James toussa pour camoufler son rire à la remarque du chat parlant. Autant, le fait d'être dans une maison et de passer des moments tous ensemble était adorable, il ne niait pas que c'était touchant de sa part. Mais pour ce qui était de son rêve voulant être l'animal de compagnie du Boss, il devait admettre que c'était un souhait plutôt boiteux. Surtout que ce désir caché ne changeait pas vraiment de ces fantasmes réels. Mais il n'allait pas faire remarquer ces réflexions à haute voix, sinon il serait encore bon pour une remontrance...
« Ce que j'essaie de dire, reprit le félin, c'est que l'autre côté est certainement l'endroit qui regroupe les choses que nous souhaitons au plus profond de nous. Alors moi, c'est peut-être d'avoir une place sur les genoux du boss, et toi c'est de revoir ta mère, mais ce n'est
pas une honte pour autant. »
« Miaouss a raison. C'est quelque chose de très beau et de très profond. Et si tu as pu discuter avec ta mère, eh bien nous ne pouvons qu'être heureux pour toi. » Renchérit James, bras croisés.
Paupières fermement closes, la diva aux cheveux rouges pinça ses lèvres tremblantes et déglutit dans le but de faire passer les mots touchants de ses amis. Elle ne savait pas si les paroles de ses partenaires devaient la réconforter ou la faire pleurer.

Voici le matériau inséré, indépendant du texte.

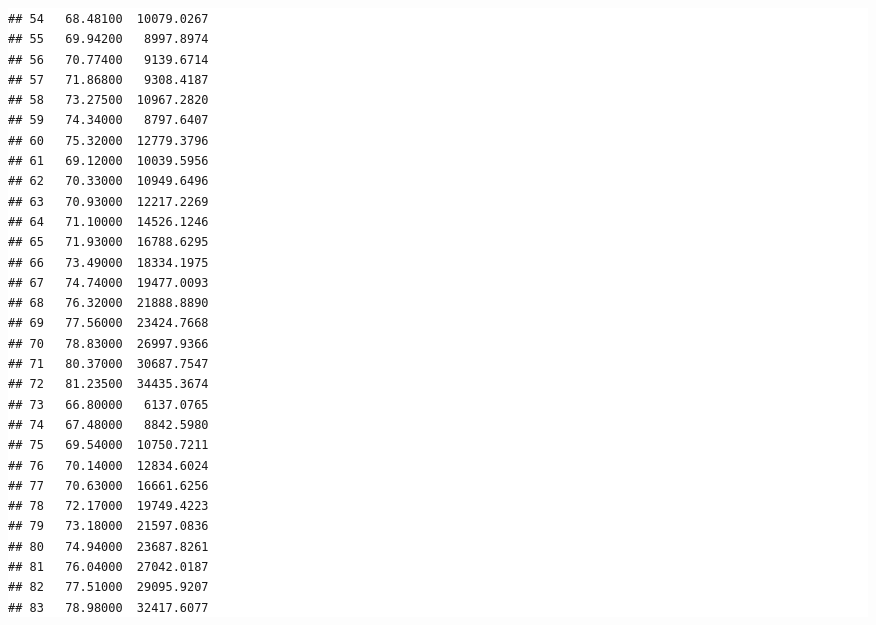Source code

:     ## 54   68.48100  10079.0267
    ## 55   69.94200   8997.8974
    ## 56   70.77400   9139.6714
    ## 57   71.86800   9308.4187
    ## 58   73.27500  10967.2820
    ## 59   74.34000   8797.6407
    ## 60   75.32000  12779.3796
    ## 61   69.12000  10039.5956
    ## 62   70.33000  10949.6496
    ## 63   70.93000  12217.2269
    ## 64   71.10000  14526.1246
    ## 65   71.93000  16788.6295
    ## 66   73.49000  18334.1975
    ## 67   74.74000  19477.0093
    ## 68   76.32000  21888.8890
    ## 69   77.56000  23424.7668
    ## 70   78.83000  26997.9366
    ## 71   80.37000  30687.7547
    ## 72   81.23500  34435.3674
    ## 73   66.80000   6137.0765
    ## 74   67.48000   8842.5980
    ## 75   69.54000  10750.7211
    ## 76   70.14000  12834.6024
    ## 77   70.63000  16661.6256
    ## 78   72.17000  19749.4223
    ## 79   73.18000  21597.0836
    ## 80   74.94000  23687.8261
    ## 81   76.04000  27042.0187
    ## 82   77.51000  29095.9207
    ## 83   78.98000  32417.6077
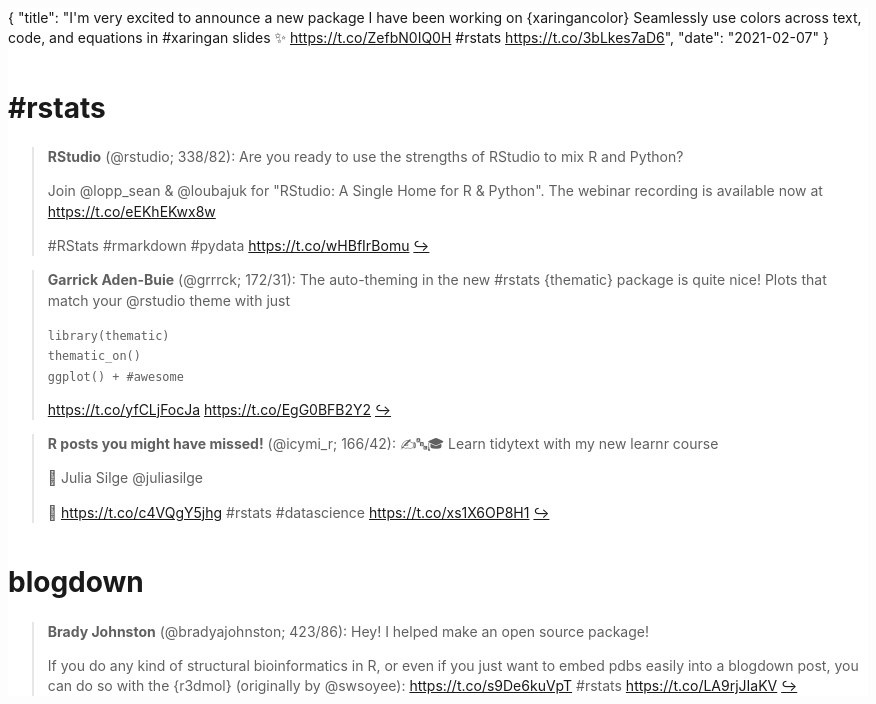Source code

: {
  "title": "I'm very excited to announce a new package I have been working on {xaringancolor} Seamlessly use colors across text, code, and equations in #xaringan slides ✨ https://t.co/ZefbN0IQ0H #rstats https://t.co/3bLkes7aD6",
  "date": "2021-02-07"
}

# #rstats

> **RStudio** (@rstudio; 338/82): Are you ready to use the strengths of RStudio to mix R and Python?
> >
> Join @lopp_sean &amp; @loubajuk for "RStudio: A Single Home for R &amp; Python".
> The webinar recording is available now at https://t.co/eEKhEKwx8w
> >
> #RStats #rmarkdown #pydata https://t.co/wHBfIrBomu  [&#8618;](https://twitter.com/rstudio/status/1357749030110040069)




> **Garrick Aden-Buie** (@grrrck; 172/31): The auto-theming in the new #rstats {thematic} package is quite nice! Plots that match your @rstudio theme with just
> >
>     library(thematic)
>     thematic_on()
>     ggplot() + #awesome
> >
> https://t.co/yfCLjFocJa https://t.co/EgG0BFB2Y2  [&#8618;](https://twitter.com/grrrck/status/1357709982351974400)




> **R posts you might have missed!** (@icymi_r; 166/42): ✍️🔤🎓 Learn tidytext with my new learnr course
> >
> 👤 Julia Silge @juliasilge  
> >
> 🔗 https://t.co/c4VQgY5jhg
> #rstats #datascience https://t.co/xs1X6OP8H1  [&#8618;](https://twitter.com/icymi_r/status/1358038791940931590)




# blogdown

> **Brady Johnston** (@bradyajohnston; 423/86): Hey! I helped make an open source package!
> >
> If you do any kind of structural bioinformatics in R, or even if you just want to embed pdbs easily into a blogdown post, you can do so with the {r3dmol} (originally by @swsoyee): https://t.co/s9De6kuVpT #rstats https://t.co/LA9rjJIaKV  [&#8618;](https://twitter.com/bradyajohnston/status/1357476352010510341)
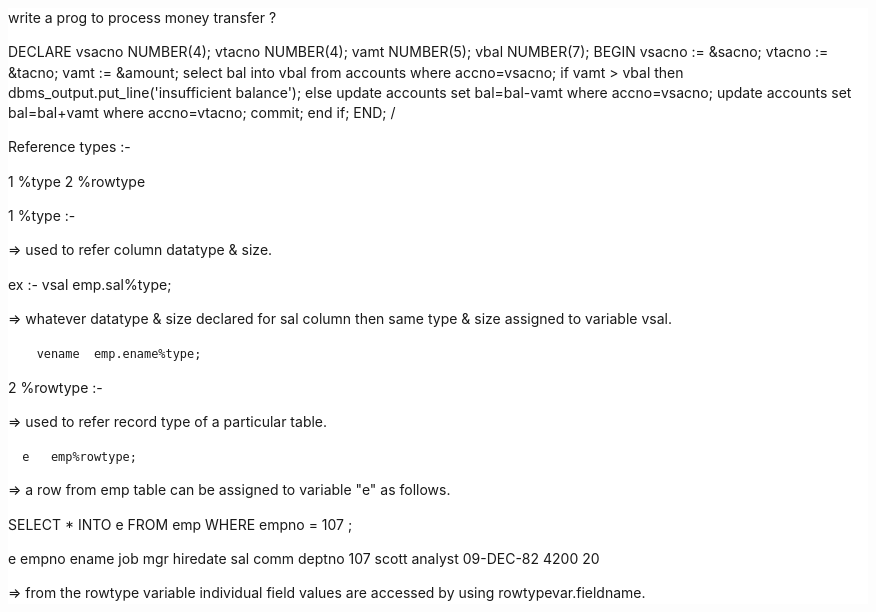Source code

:  write a prog to process money transfer ? 

   DECLARE
     vsacno  NUMBER(4);
     vtacno  NUMBER(4);
     vamt    NUMBER(5);
     vbal    NUMBER(7);
  BEGIN
     vsacno := &sacno;
     vtacno := &tacno;
     vamt   := &amount;
    select bal into vbal from accounts where accno=vsacno;
    if vamt > vbal then
       dbms_output.put_line('insufficient balance');
    else
      update accounts set bal=bal-vamt where accno=vsacno;
      update accounts set bal=bal+vamt where accno=vtacno;
      commit;
    end if;
  END;
 /

 Reference types :- 

 1 %type
 2 %rowtype

 1 %type :- 

 => used to refer column datatype & size.

  ex :-  vsal   emp.sal%type;

 => whatever datatype & size declared for sal column then same
  type & size assigned to variable vsal.

        vename  emp.ename%type;
 
 2 %rowtype :- 

 => used to refer record type of a particular table.

      e   emp%rowtype;

 => a row from emp table can be assigned to variable "e" as 
    follows.
 
  SELECT * INTO e 
  FROM emp 
  WHERE empno = 107 ;

  e
  empno  ename  job        mgr  hiredate    sal  comm  deptno
  107    scott  analyst         09-DEC-82   4200      20

 => from the rowtype variable individual field values are accessed
   by using rowtypevar.fieldname.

Si le chat de gouttière avait des chances de réaliser un jour son rêve, Jessie, elle, n'avait pas même pas d'espoir de revoir sa mère vivante...
Elle passa une main dans sa chevelure afin de remettre ses pensées en ordre, et soupira discrètement.
« Merci pour votre soutien, les gars. Mais je n'ai vraiment pas envie d'en parler, d'accord... ? »
Ses co-équipiers fredonnèrent en signe de compréhension et Jessie put être libre d'aller se ravitailler.
Elle se mit assise devant la montagne de baies et commença à manger, toujours sous la surveillance du maudit Chelours à l'affection aussi débordante que flippante.
Tout ce que Jessie espérait, c'était ne plus jamais retourner dans cet endroit à la fois étrange et diaboliquement envoûtant.